■ **Try it**
Only the lines from the beginning of the data through the one with "20,1,$1+$1,$4,$5,$6,$7,0*" belong in the answer, each retyped exactly, with pictures left out.

__________

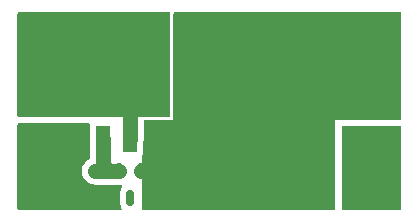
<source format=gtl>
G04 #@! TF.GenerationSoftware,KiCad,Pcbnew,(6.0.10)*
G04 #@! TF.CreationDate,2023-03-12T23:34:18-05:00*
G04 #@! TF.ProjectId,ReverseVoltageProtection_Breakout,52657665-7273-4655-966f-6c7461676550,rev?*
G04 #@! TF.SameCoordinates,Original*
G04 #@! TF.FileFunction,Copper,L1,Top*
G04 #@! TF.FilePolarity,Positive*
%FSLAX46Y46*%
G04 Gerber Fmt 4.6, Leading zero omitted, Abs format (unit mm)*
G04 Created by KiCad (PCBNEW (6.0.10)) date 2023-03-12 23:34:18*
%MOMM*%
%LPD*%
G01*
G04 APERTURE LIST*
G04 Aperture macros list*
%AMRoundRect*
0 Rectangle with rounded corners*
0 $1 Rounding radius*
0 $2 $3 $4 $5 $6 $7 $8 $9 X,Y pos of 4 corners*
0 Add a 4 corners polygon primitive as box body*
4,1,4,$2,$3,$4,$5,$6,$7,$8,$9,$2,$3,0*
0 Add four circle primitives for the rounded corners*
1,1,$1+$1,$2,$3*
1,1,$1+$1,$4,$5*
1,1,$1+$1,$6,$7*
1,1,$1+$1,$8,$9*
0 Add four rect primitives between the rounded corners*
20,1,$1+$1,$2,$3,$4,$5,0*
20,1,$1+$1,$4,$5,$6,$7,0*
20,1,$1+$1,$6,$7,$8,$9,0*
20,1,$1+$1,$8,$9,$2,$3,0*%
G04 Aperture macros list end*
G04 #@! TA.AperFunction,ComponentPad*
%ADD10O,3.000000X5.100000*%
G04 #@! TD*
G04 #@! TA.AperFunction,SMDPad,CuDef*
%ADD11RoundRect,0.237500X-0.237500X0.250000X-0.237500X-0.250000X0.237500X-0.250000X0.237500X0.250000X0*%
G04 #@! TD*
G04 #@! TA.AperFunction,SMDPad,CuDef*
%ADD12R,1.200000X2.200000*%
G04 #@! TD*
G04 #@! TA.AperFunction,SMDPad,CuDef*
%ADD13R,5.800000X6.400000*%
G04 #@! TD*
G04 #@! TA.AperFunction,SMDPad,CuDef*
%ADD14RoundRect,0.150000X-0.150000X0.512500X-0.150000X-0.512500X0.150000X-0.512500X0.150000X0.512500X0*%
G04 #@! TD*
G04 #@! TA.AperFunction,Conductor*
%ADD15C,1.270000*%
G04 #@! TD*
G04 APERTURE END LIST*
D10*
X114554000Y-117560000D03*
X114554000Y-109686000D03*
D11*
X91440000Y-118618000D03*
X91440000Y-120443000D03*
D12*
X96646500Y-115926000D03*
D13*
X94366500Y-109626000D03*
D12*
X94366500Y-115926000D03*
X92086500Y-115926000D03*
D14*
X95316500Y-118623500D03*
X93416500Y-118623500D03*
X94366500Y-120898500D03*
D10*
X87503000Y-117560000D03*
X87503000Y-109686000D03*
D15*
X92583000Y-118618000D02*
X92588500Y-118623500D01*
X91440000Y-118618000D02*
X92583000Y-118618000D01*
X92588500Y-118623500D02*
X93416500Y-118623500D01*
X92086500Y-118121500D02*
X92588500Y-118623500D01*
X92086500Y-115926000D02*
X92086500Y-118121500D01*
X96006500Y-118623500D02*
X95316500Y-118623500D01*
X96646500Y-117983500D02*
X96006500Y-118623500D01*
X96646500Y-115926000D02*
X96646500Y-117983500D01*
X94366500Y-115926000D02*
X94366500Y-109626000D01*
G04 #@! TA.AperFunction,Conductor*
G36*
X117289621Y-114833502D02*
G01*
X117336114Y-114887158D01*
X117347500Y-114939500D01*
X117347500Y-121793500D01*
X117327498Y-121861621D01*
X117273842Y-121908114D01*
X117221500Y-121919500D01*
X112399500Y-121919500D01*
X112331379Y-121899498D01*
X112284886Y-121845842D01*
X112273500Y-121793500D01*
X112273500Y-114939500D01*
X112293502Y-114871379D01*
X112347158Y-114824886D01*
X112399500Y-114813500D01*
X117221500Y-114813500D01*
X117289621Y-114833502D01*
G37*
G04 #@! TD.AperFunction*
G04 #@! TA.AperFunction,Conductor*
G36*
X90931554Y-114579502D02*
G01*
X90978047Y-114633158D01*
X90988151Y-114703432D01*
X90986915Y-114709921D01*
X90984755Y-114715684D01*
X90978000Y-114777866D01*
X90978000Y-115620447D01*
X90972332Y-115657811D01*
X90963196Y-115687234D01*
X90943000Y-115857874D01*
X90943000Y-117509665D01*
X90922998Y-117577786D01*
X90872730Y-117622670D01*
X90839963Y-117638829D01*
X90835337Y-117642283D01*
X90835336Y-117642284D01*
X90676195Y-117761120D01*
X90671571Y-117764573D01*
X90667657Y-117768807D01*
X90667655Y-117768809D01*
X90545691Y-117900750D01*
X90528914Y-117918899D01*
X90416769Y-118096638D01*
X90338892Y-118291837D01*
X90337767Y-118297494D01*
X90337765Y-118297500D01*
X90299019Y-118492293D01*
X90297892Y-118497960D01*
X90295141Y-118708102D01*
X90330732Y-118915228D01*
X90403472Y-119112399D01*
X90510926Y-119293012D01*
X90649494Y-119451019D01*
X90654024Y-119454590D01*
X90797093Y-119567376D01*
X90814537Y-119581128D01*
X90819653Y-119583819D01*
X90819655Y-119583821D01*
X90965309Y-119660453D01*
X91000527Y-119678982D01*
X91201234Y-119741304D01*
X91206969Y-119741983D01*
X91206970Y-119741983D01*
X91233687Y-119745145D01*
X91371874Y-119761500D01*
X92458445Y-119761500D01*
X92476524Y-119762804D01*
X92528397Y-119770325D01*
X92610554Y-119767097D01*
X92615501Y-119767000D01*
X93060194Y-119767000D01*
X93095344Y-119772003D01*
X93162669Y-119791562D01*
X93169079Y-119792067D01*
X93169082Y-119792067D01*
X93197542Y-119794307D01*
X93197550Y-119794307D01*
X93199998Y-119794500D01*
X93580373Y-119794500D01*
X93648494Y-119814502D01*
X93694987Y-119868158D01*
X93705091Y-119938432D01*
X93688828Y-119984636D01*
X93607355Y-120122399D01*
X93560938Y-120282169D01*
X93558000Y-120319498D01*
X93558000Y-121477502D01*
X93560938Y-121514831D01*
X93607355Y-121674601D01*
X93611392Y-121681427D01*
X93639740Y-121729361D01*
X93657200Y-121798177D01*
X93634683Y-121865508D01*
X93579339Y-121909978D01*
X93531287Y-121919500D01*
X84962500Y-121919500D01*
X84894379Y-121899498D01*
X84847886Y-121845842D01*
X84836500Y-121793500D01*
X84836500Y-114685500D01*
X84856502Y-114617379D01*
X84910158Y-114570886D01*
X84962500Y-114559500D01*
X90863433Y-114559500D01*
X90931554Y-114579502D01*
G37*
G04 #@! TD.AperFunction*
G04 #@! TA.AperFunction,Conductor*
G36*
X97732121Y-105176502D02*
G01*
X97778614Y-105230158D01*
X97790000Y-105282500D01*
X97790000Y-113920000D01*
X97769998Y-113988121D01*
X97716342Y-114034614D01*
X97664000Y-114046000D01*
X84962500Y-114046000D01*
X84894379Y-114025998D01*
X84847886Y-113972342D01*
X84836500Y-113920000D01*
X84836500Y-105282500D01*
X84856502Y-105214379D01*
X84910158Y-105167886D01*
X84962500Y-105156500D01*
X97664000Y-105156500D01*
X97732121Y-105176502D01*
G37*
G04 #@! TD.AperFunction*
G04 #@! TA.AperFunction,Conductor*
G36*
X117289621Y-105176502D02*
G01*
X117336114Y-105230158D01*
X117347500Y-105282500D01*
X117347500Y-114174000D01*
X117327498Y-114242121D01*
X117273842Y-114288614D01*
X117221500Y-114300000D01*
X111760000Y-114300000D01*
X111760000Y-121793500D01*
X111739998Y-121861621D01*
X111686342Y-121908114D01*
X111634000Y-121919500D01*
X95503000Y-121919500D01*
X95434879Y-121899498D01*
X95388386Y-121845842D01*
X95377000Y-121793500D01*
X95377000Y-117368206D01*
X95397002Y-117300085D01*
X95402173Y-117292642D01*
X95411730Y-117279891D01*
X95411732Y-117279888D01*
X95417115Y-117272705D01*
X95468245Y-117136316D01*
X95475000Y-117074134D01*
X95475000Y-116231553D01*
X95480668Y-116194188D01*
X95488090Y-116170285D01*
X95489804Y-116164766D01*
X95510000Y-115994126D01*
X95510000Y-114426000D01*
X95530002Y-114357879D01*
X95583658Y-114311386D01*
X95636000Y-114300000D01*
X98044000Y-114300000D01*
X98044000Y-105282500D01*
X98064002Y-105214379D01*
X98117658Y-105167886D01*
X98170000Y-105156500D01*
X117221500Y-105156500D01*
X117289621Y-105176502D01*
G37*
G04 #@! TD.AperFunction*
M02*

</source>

__________

■ **Answer**
<source format=gtl>
G04 #@! TF.GenerationSoftware,KiCad,Pcbnew,(6.0.10)*
G04 #@! TF.CreationDate,2023-03-12T23:34:18-05:00*
G04 #@! TF.ProjectId,ReverseVoltageProtection_Breakout,52657665-7273-4655-966f-6c7461676550,rev?*
G04 #@! TF.SameCoordinates,Original*
G04 #@! TF.FileFunction,Copper,L1,Top*
G04 #@! TF.FilePolarity,Positive*
%FSLAX46Y46*%
G04 Gerber Fmt 4.6, Leading zero omitted, Abs format (unit mm)*
G04 Created by KiCad (PCBNEW (6.0.10)) date 2023-03-12 23:34:18*
%MOMM*%
%LPD*%
G01*
G04 APERTURE LIST*
G04 Aperture macros list*
%AMRoundRect*
0 Rectangle with rounded corners*
0 $1 Rounding radius*
0 $2 $3 $4 $5 $6 $7 $8 $9 X,Y pos of 4 corners*
0 Add a 4 corners polygon primitive as box body*
4,1,4,$2,$3,$4,$5,$6,$7,$8,$9,$2,$3,0*
0 Add four circle primitives for the rounded corners*
1,1,$1+$1,$2,$3*
1,1,$1+$1,$4,$5*
1,1,$1+$1,$6,$7*
1,1,$1+$1,$8,$9*
0 Add four rect primitives between the rounded corners*
20,1,$1+$1,$2,$3,$4,$5,0*
20,1,$1+$1,$4,$5,$6,$7,0*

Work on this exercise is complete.